The construction was undertaken with £5m (of the £11m construction cost) support from the local council, involvement from Kingston University, Peter Hall, and the Friends of Kingston Theatre. The shell of the building was provided to the Trust for free by St George plc as one of the concessions for the construction of Charter Quay, a development on the bank of the Thames.

In January 2008, a week after the theatre opened, Hall resigned and it was announced that from April 2008, Stephen Unwin, departing director of English Touring Theatre would take over the role of artistic director, while Hall would remain as director emeritus.

On 25 November 2010, the Rose won an award for "Commitment to the Community," at the Kingston Business Awards. The same week, Sir Peter Hall won the Moscow Art Theatre Golden Seagull award for his contribution to World Theatre at the Evening Standard Awards.

The Rose is supported by the Royal Borough of Kingston and Kingston University. However, it receives no funding from Arts Council England.

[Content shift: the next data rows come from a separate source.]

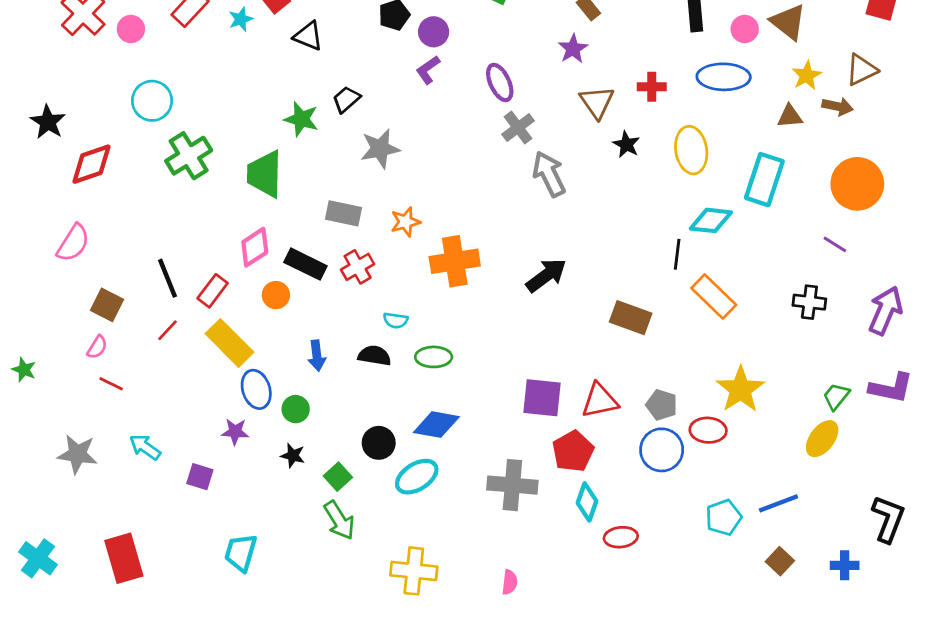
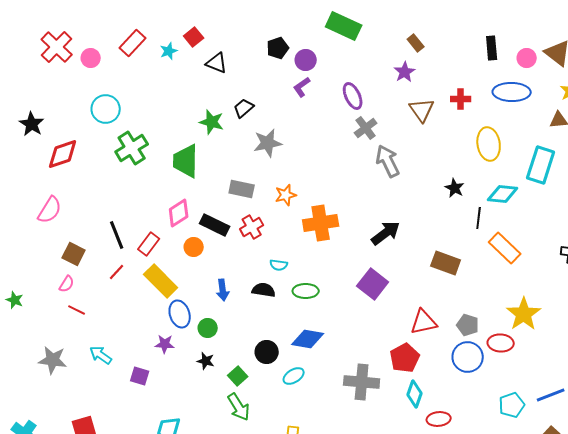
black star: (626, 144) -> (455, 188), moved
purple square: (542, 398) -> (373, 284), moved, turned 32
cyan ellipse: (417, 477) -> (294, 376), size x0.7

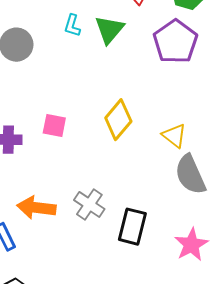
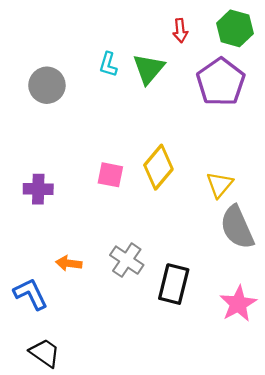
pink square: (54, 126) -> (110, 175), moved
yellow triangle: (174, 136) -> (220, 185), turned 32
orange arrow: (36, 208) -> (69, 263), size x0.6

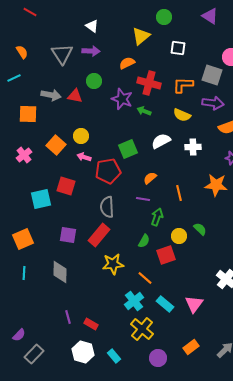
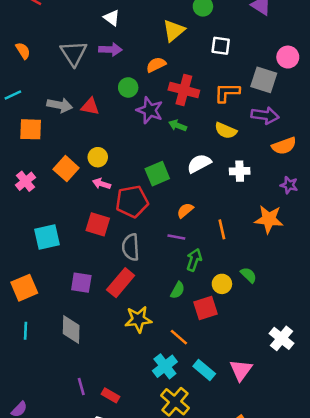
cyan line: (14, 78) -> (13, 95), moved
green circle: (94, 81) -> (128, 87), moved
red square: (66, 186) -> (98, 224), moved

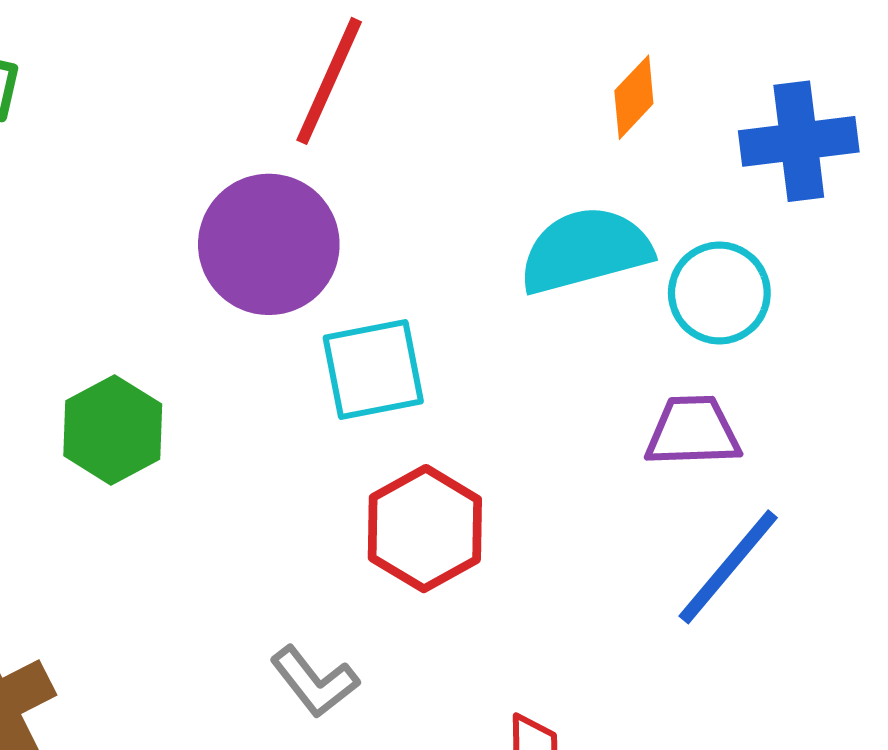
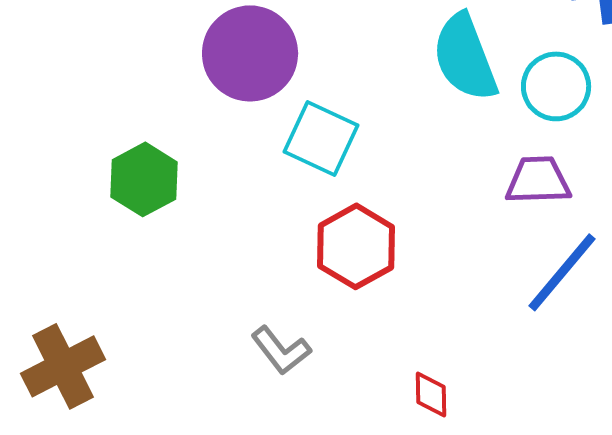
cyan semicircle: (585, 250) -> (465, 57), turned -96
cyan square: (373, 370) -> (321, 138), turned 36

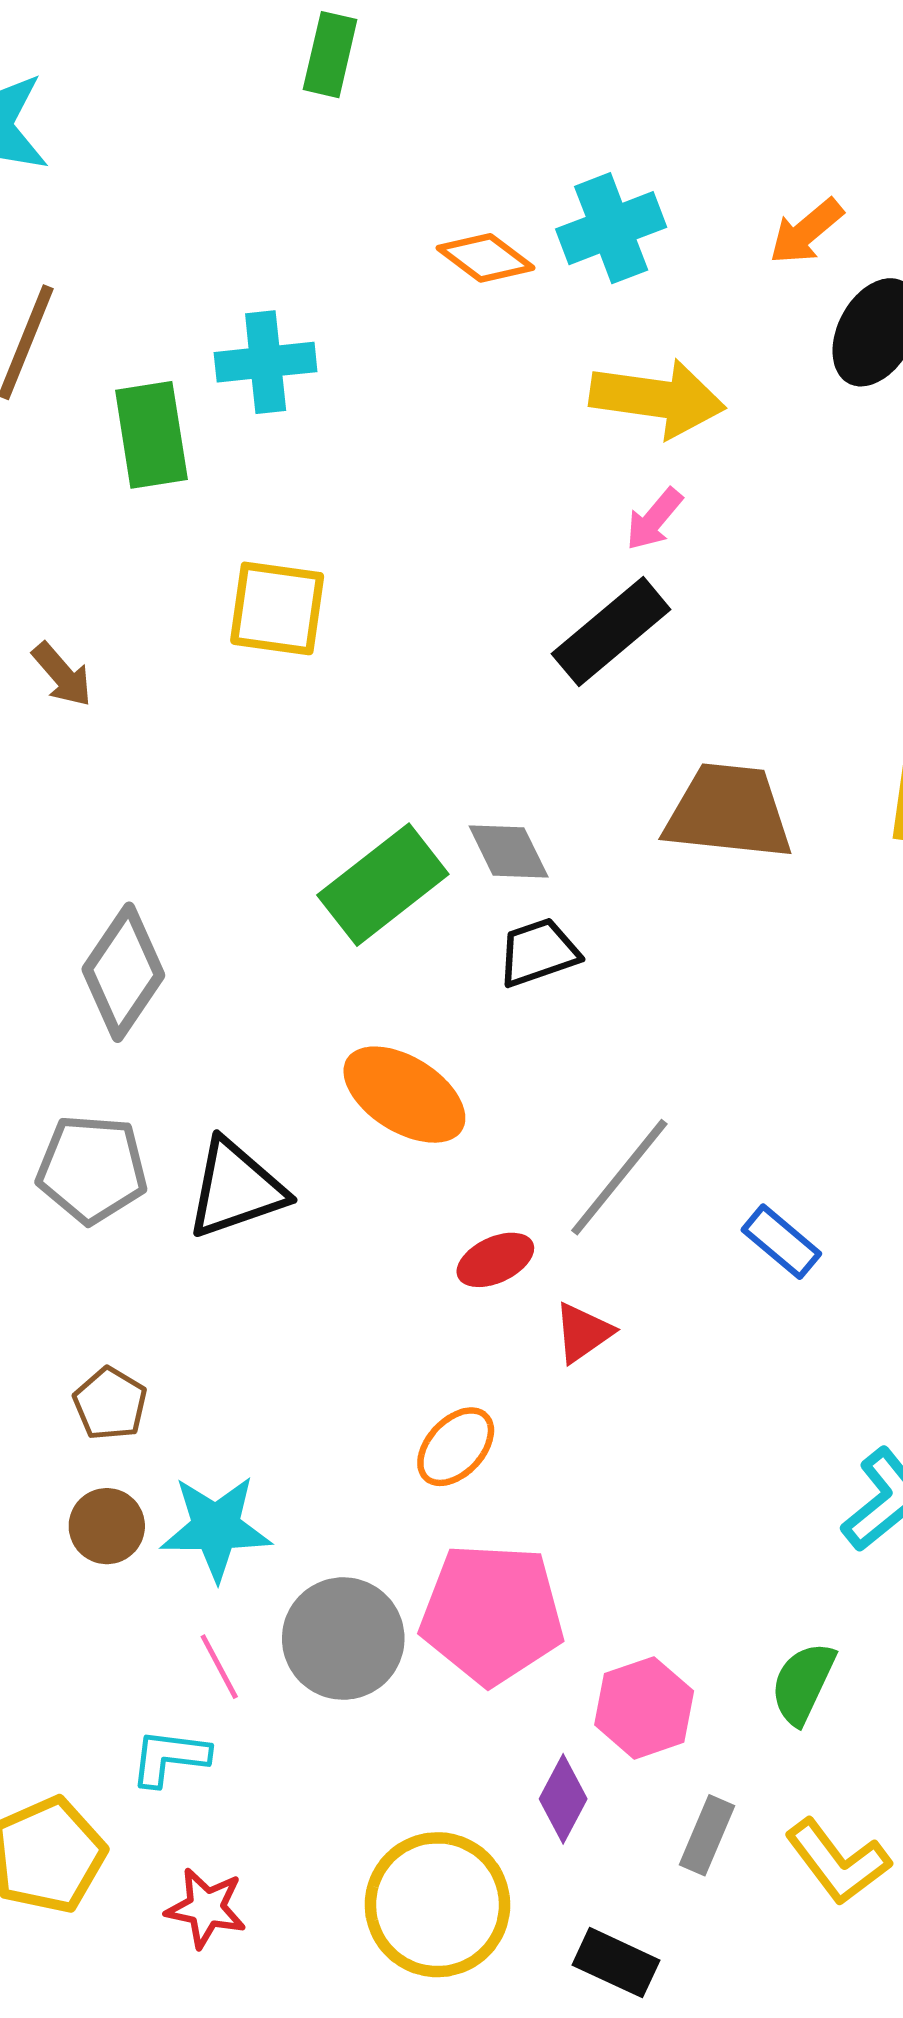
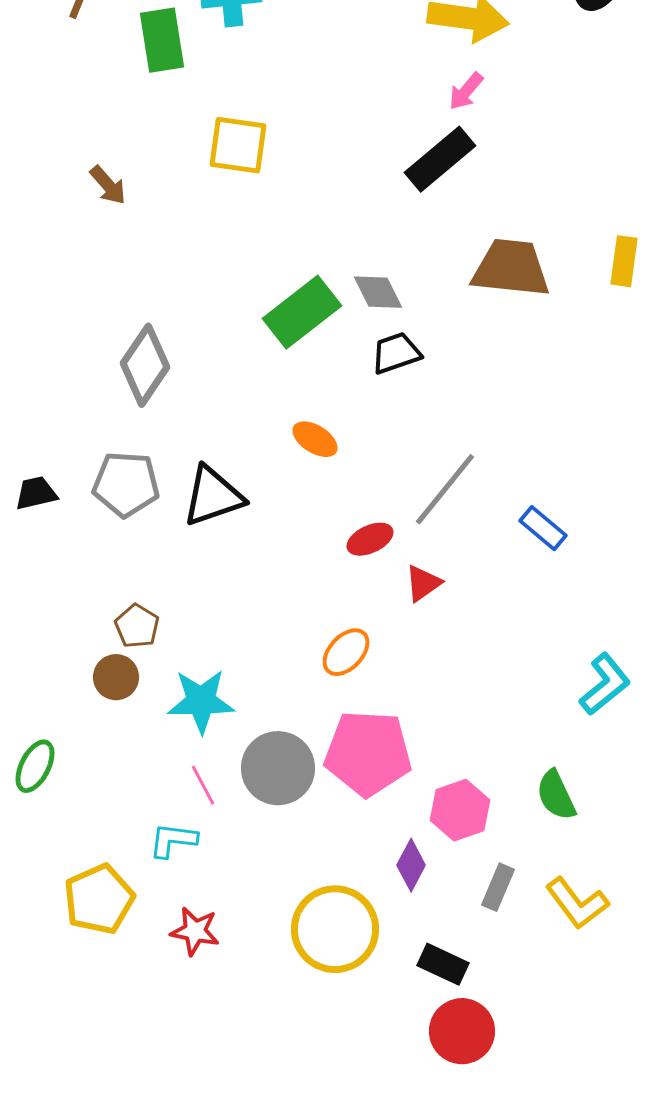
orange ellipse: (404, 1095) -> (315, 439), size x0.6
brown circle: (107, 1526) -> (116, 677), moved
green semicircle: (803, 1683) -> (556, 795), turned -50

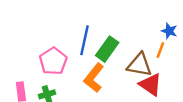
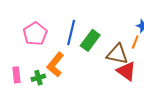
pink pentagon: (53, 61) -> (35, 34), moved
orange L-shape: (94, 78) -> (55, 65), moved

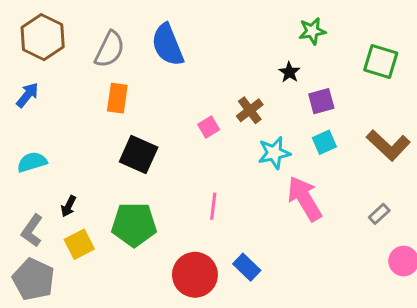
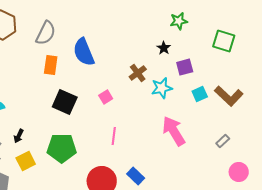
blue semicircle: (168, 45) -> (84, 52), moved
pink square: (209, 127) -> (106, 97), moved
cyan square: (324, 142) -> (200, 94), moved
cyan star: (274, 153) -> (162, 88), moved

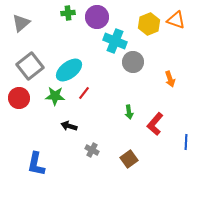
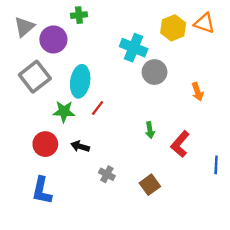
purple circle: (97, 17) -> (53, 39), moved
cyan ellipse: (69, 70) -> (80, 81), turned -44
red circle: (19, 98) -> (45, 144), moved

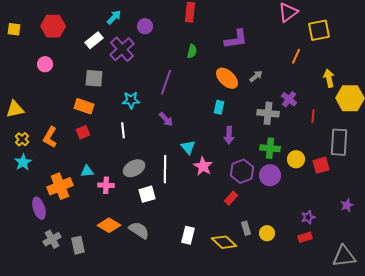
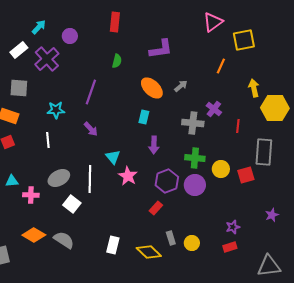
white square: (147, 194) -> (72, 204), turned -36

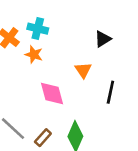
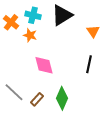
black triangle: (103, 39) -> (62, 15), moved, size x1.6
orange triangle: (83, 70) -> (93, 31), moved

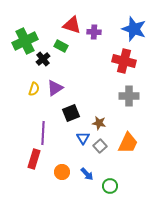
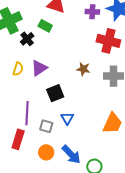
purple cross: (94, 32) -> (92, 12), moved
brown star: (99, 123) -> (83, 69), moved
gray square: (100, 146) -> (46, 126), moved, turned -32
blue arrow: (87, 174) -> (71, 154), size x1.5

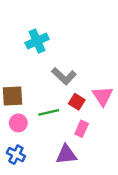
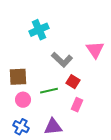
pink triangle: (103, 96) -> (95, 50), moved
purple triangle: (66, 155) -> (53, 127), moved

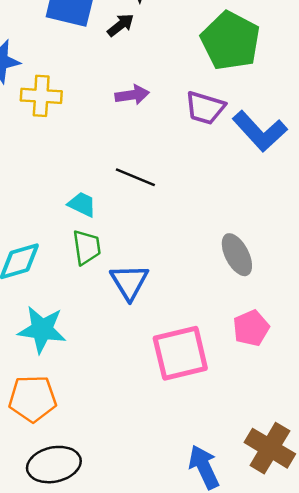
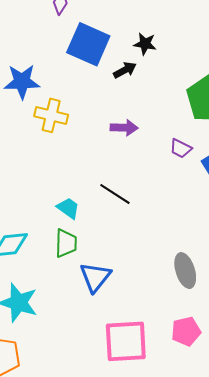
purple trapezoid: (205, 108) -> (181, 148), size x0.7

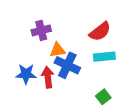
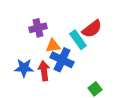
cyan rectangle: (104, 57) -> (78, 40), moved, turned 60

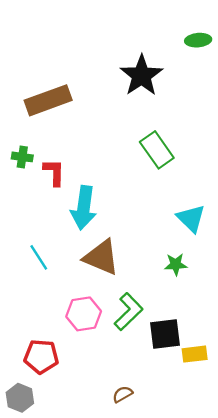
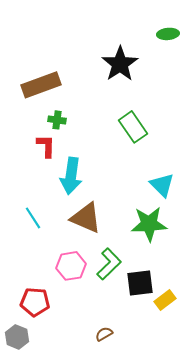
green cross: (22, 157) -> (57, 120), moved
green star: (176, 264) -> (149, 224), size x1.8
yellow rectangle: (195, 354) -> (165, 300), turned -30

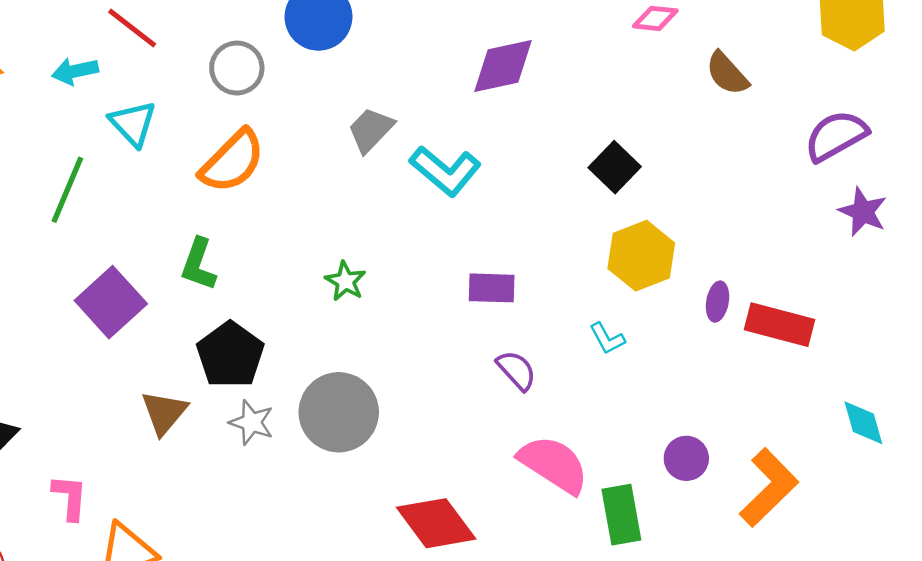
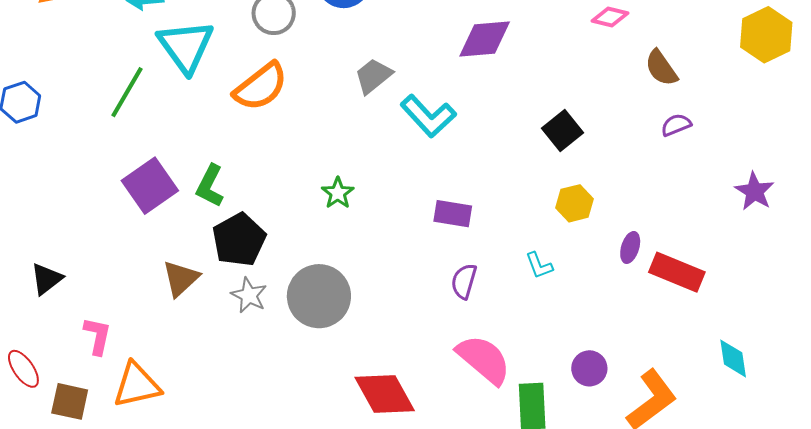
cyan triangle: (133, 123) -> (186, 46), size x1.5
purple semicircle: (836, 136) -> (676, 125), moved, size x0.6
yellow hexagon: (641, 256) -> (575, 203), size x0.7
green L-shape: (198, 264) -> (210, 186), moved
purple semicircle: (517, 370) -> (464, 281), turned -129

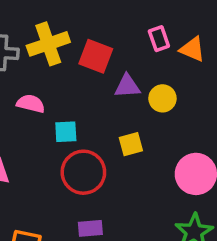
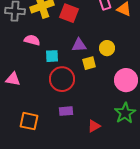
purple triangle: (127, 86) -> (79, 45), moved
yellow circle: (162, 98) -> (107, 48), moved

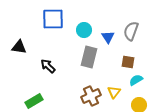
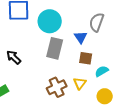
cyan circle: (84, 30) -> (50, 21), size x1.5
blue triangle: (108, 37) -> (81, 37), moved
brown square: (128, 62) -> (86, 58), moved

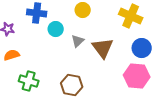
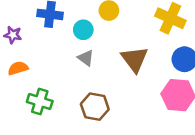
cyan circle: (56, 29) -> (83, 30), moved
gray triangle: (78, 41) -> (86, 58), moved, turned -40

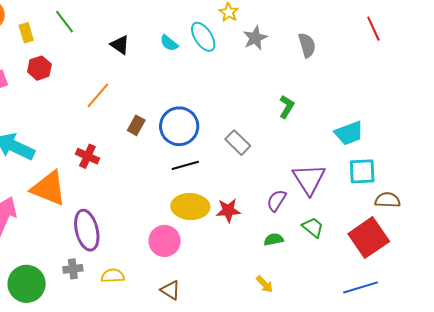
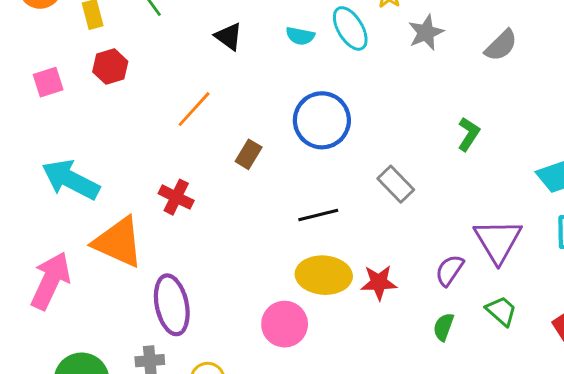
cyan semicircle: (169, 43) -> (300, 36), turned -30
gray semicircle: (307, 45) -> (501, 45), turned 60
blue circle: (179, 126) -> (322, 120), moved
green semicircle: (274, 239) -> (444, 327), turned -60

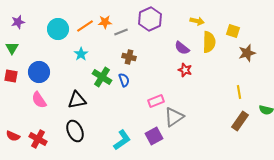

==Rose Theatre productions==

The Rose has staged an increasing number of home-grown productions. Some highlights include Love's Labour's Lost, directed by Sir Peter Hall; A Christmas Carol; Terence Rattigan's The Winslow Boy with Timothy West; Sir Peter Hall's revival of Alan Ayckbourn's Bedroom Farce with Jane Asher and Nicholas Le Prevost (which later transferred to the West End) in repertoire with Miss Julie; Treasure Island; Judi Dench in Sir Peter Hall's production of A Midsummer Night's Dream; Dumb Show by Joe Penhall; Noël Coward's Hay Fever with Celia Imrie; Three Musketeers; As You Like It; Jane Asher returned for Oscar Wilde's The Importance of Being Earnest performed in rep with the premiere of Harley Granville-Barker's Farewell to the Theatre; The Snow Queen; Joely Richardson in The Lady from the Sea; Alison Steadman in Michael Frayn's Here; and The Lion, The Witch and The Wardrobe.

=== 2018 ===
- Curtains
- Much Ado About Nothing, starring Mel Giedroyc as Beatrice and John Hopkins as Benedick
- Hogarth's Progress, starring Keith Allen and Bryan Dick
- Don Carlos, starring Tom Burke as The Marquis of Posa
- Hansel & Gretel

=== 2019 ===
- Zog
- Stones in his Pockets
- The Cat in the Hat
- Captain Corelli's Mandolin
- Valued Friends
- The Snow Queen

==Graduation ceremonies==
Kingston University has held its graduation ceremonies at the Rose Theatre since 2010 (students completing their degree in 2009); they were, for many years, previously held at the Royal Albert Hall and in 2009, at the Royal Festival Hall.